* _Problem_: Please reproduce the listing word for word. Pictures stay out.

Collected data Start Marker

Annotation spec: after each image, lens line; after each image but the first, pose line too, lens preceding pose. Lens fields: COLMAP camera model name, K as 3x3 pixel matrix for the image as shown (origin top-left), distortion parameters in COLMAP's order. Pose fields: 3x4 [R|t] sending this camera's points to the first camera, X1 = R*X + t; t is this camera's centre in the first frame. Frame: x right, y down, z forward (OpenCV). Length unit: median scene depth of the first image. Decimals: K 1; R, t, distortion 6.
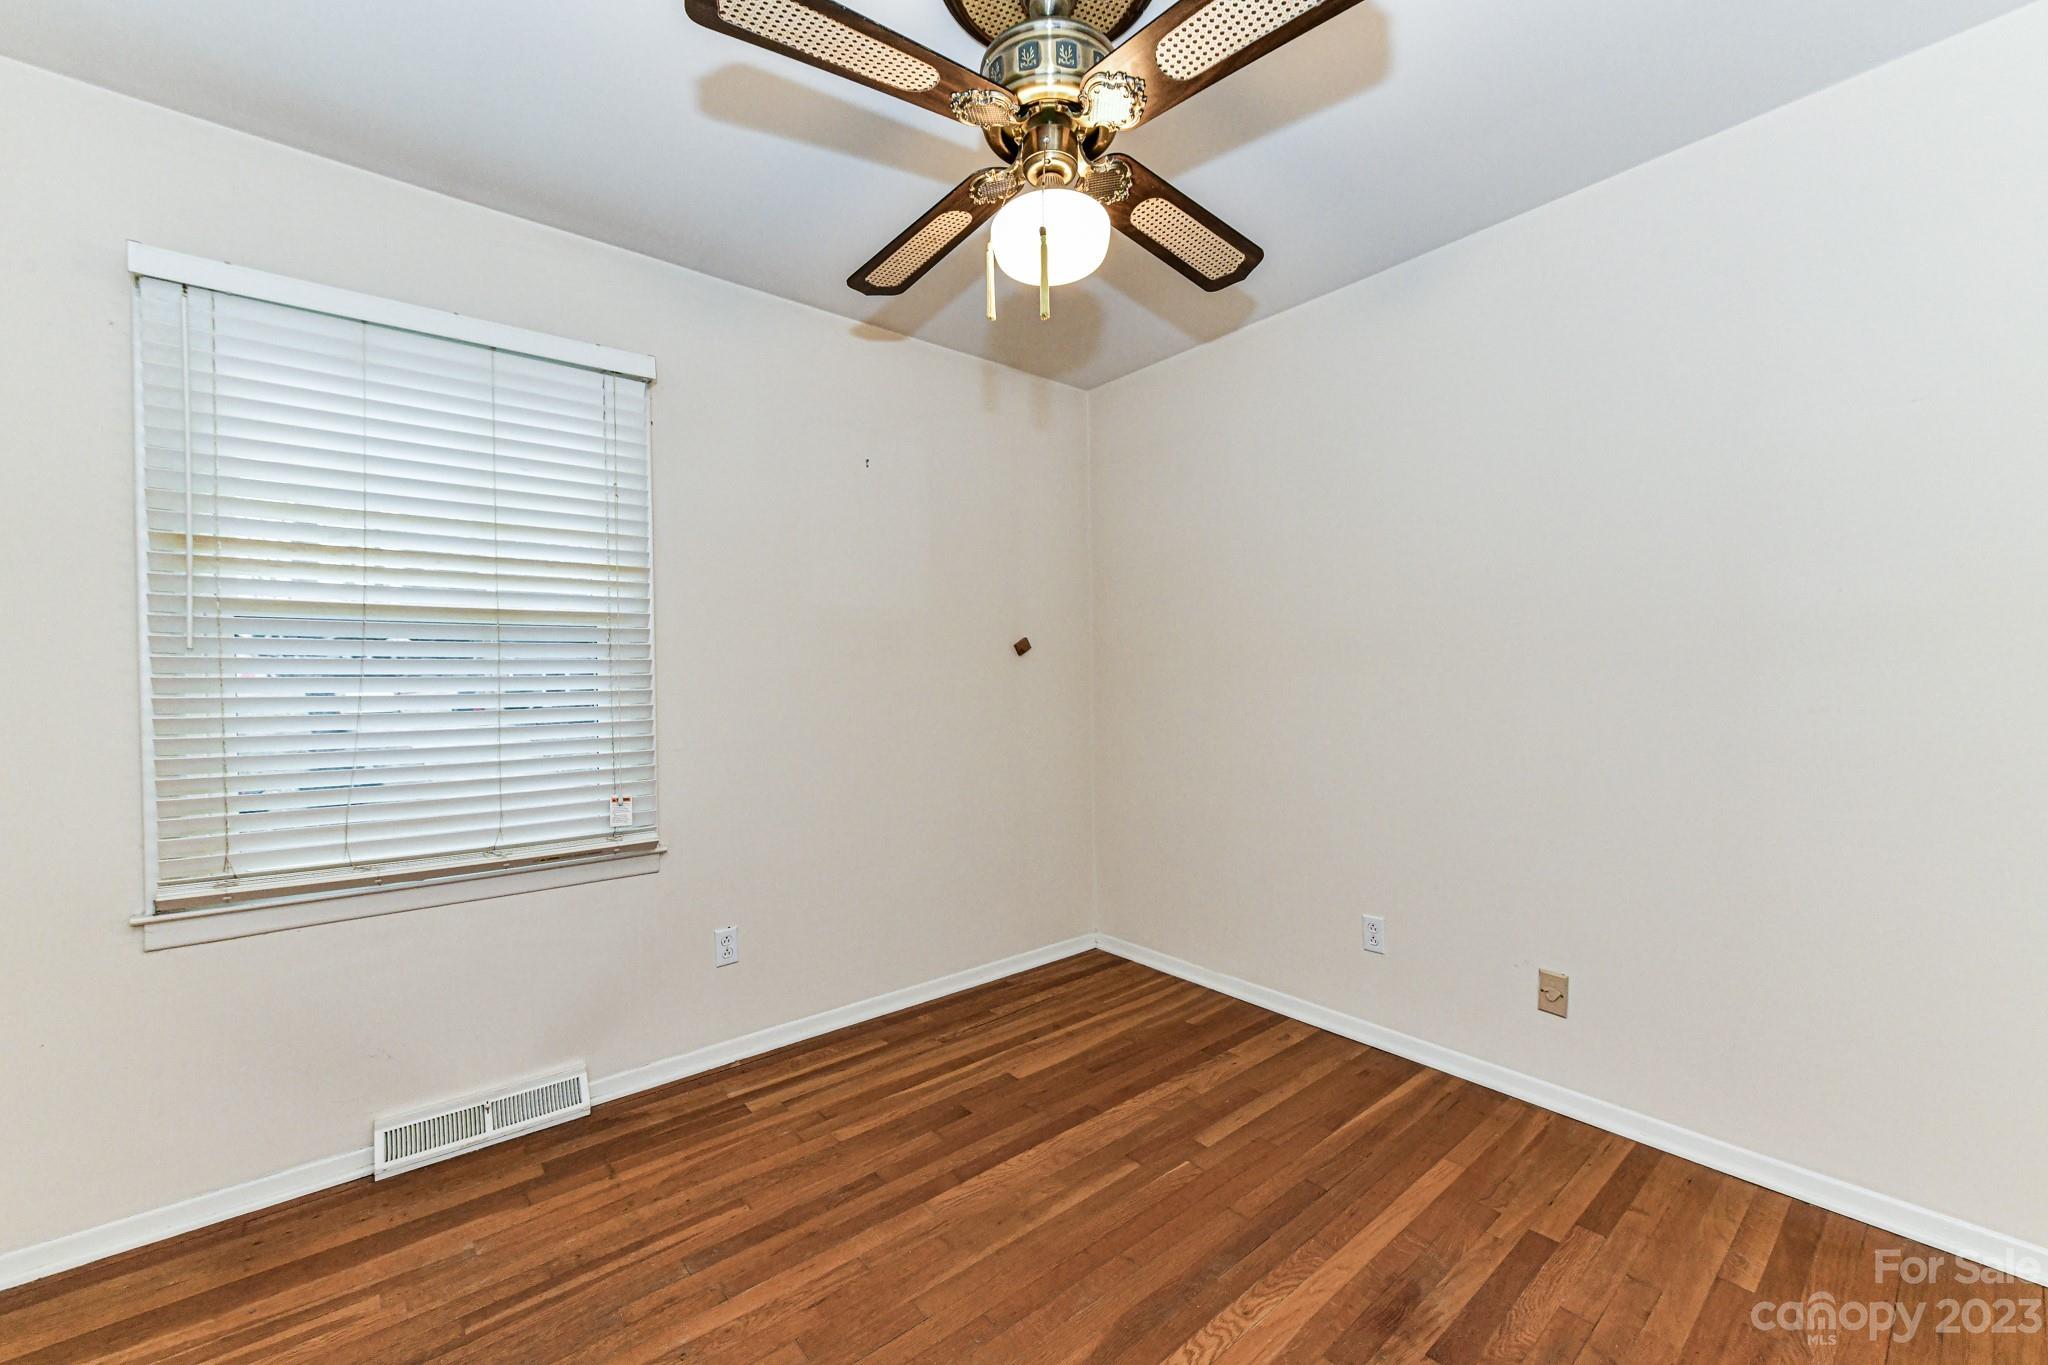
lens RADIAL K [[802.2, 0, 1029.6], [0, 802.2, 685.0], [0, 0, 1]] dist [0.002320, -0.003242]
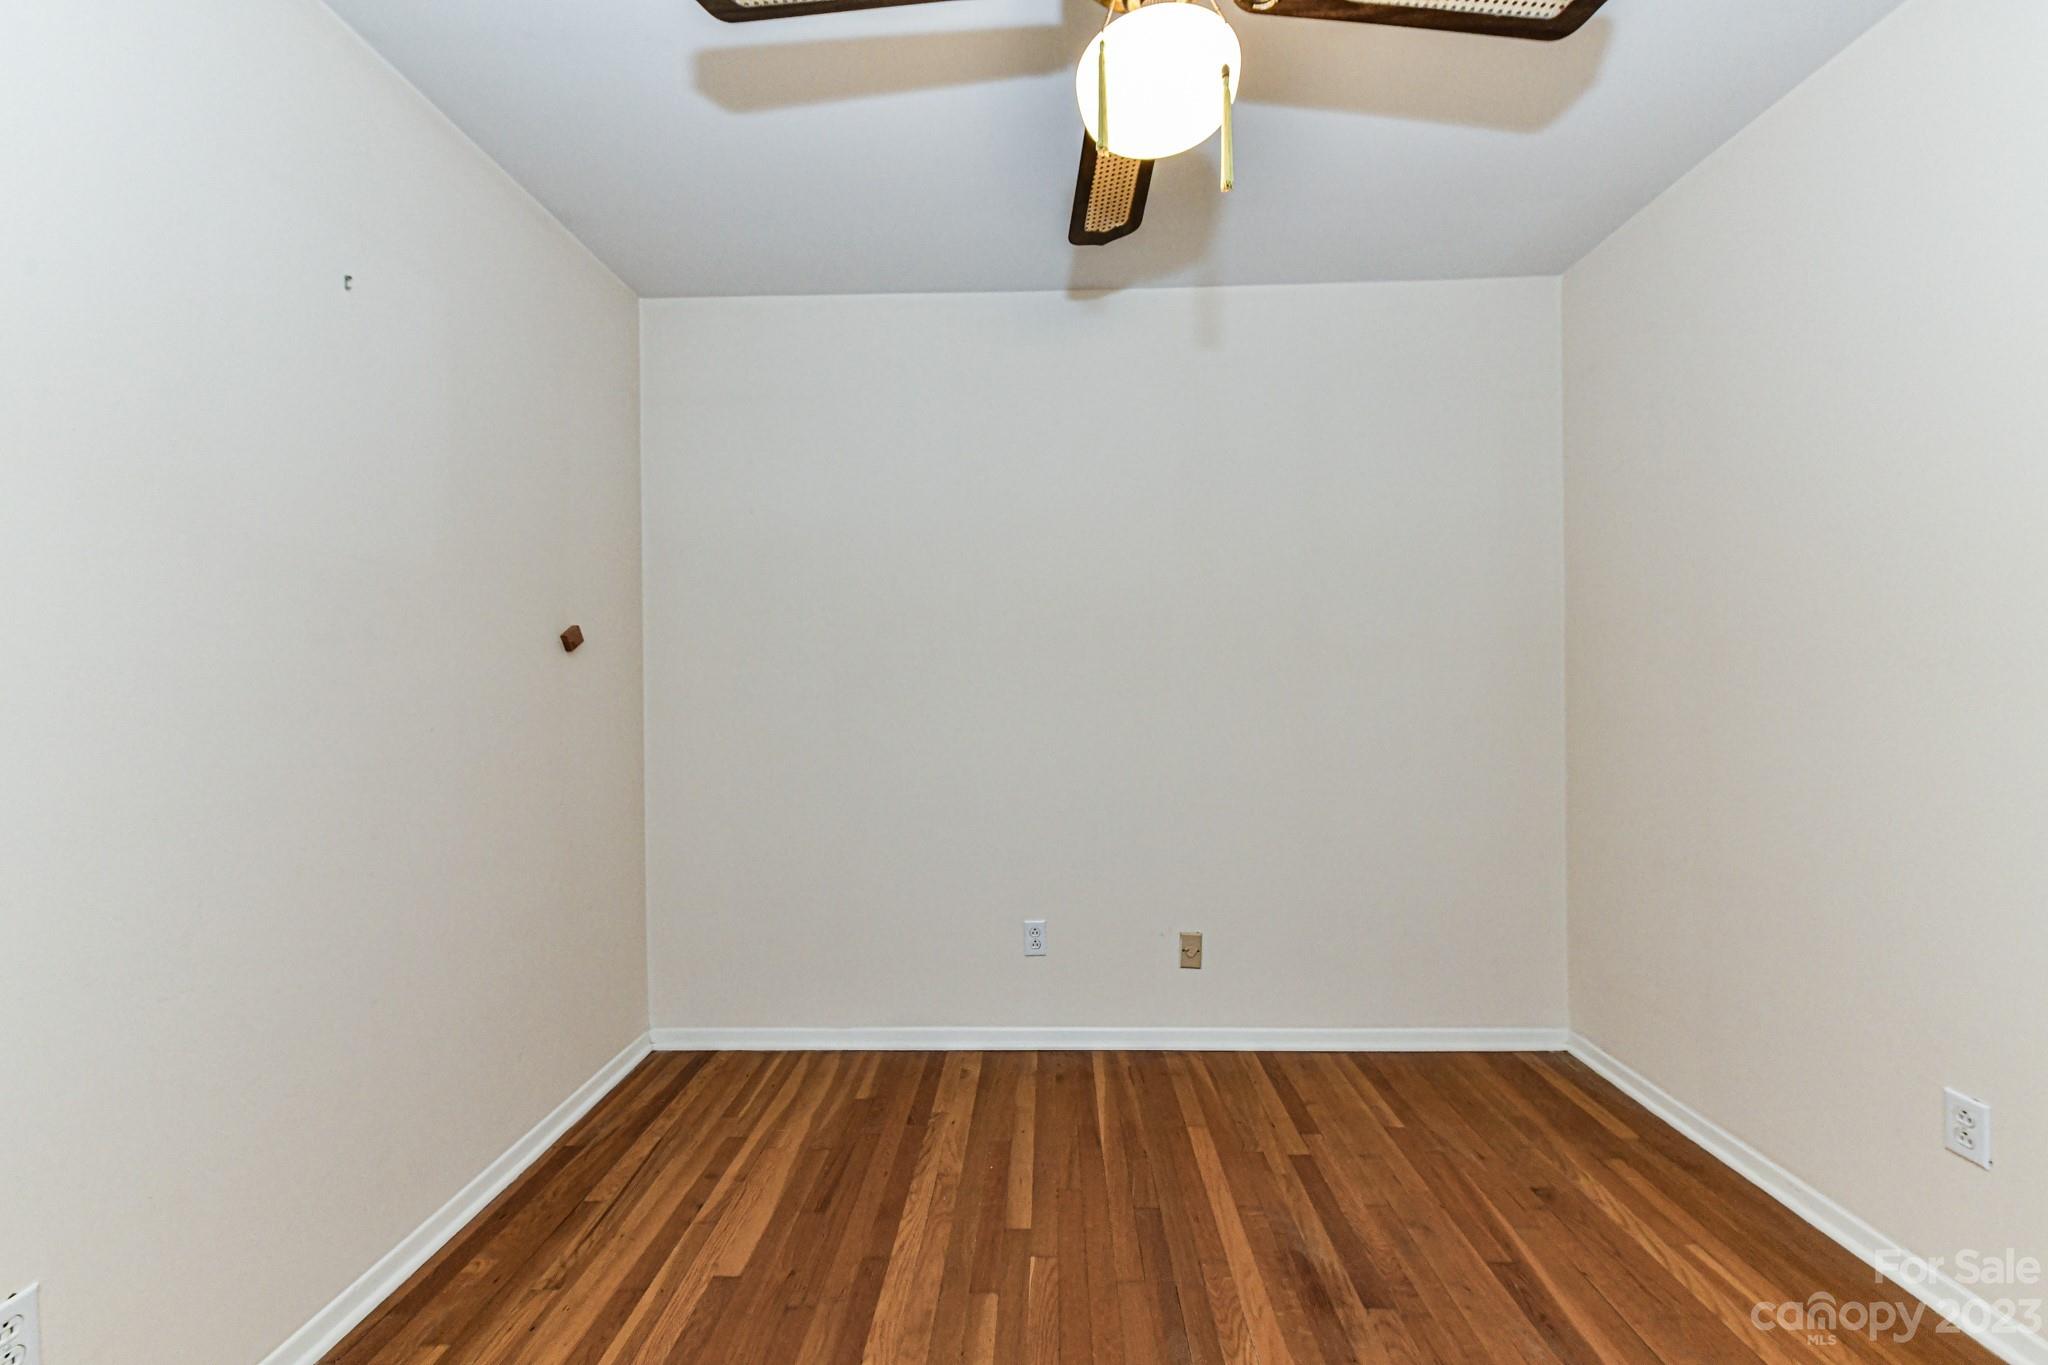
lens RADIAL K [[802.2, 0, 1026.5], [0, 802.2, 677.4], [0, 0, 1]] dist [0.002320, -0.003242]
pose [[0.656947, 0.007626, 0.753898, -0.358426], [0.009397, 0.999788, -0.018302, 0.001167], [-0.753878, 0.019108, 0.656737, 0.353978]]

Collected data End Marker

* _Solution to this exercise_:
Annotation spec: after each image, lens line; after each image but the first, pose line too, lens preceding pose. Lens fields: COLMAP camera model name, K as 3x3 pixel matrix for the image as shown (origin top-left), distortion parameters in COLMAP's order. Pose fields: 3x4 [R|t] sending this camera's points to the first camera, X1 = R*X + t; t is this camera's centre in the first frame. Frame: x right, y down, z forward (OpenCV). Length unit: median scene depth of the first image. Decimals: K 1; R, t, distortion 6.
lens RADIAL K [[802.2, 0, 1029.6], [0, 802.2, 685.0], [0, 0, 1]] dist [0.002320, -0.003242]
lens RADIAL K [[802.2, 0, 1026.5], [0, 802.2, 677.4], [0, 0, 1]] dist [0.002320, -0.003242]
pose [[0.656947, 0.007626, 0.753898, -0.358426], [0.009397, 0.999788, -0.018302, 0.001167], [-0.753878, 0.019108, 0.656737, 0.353978]]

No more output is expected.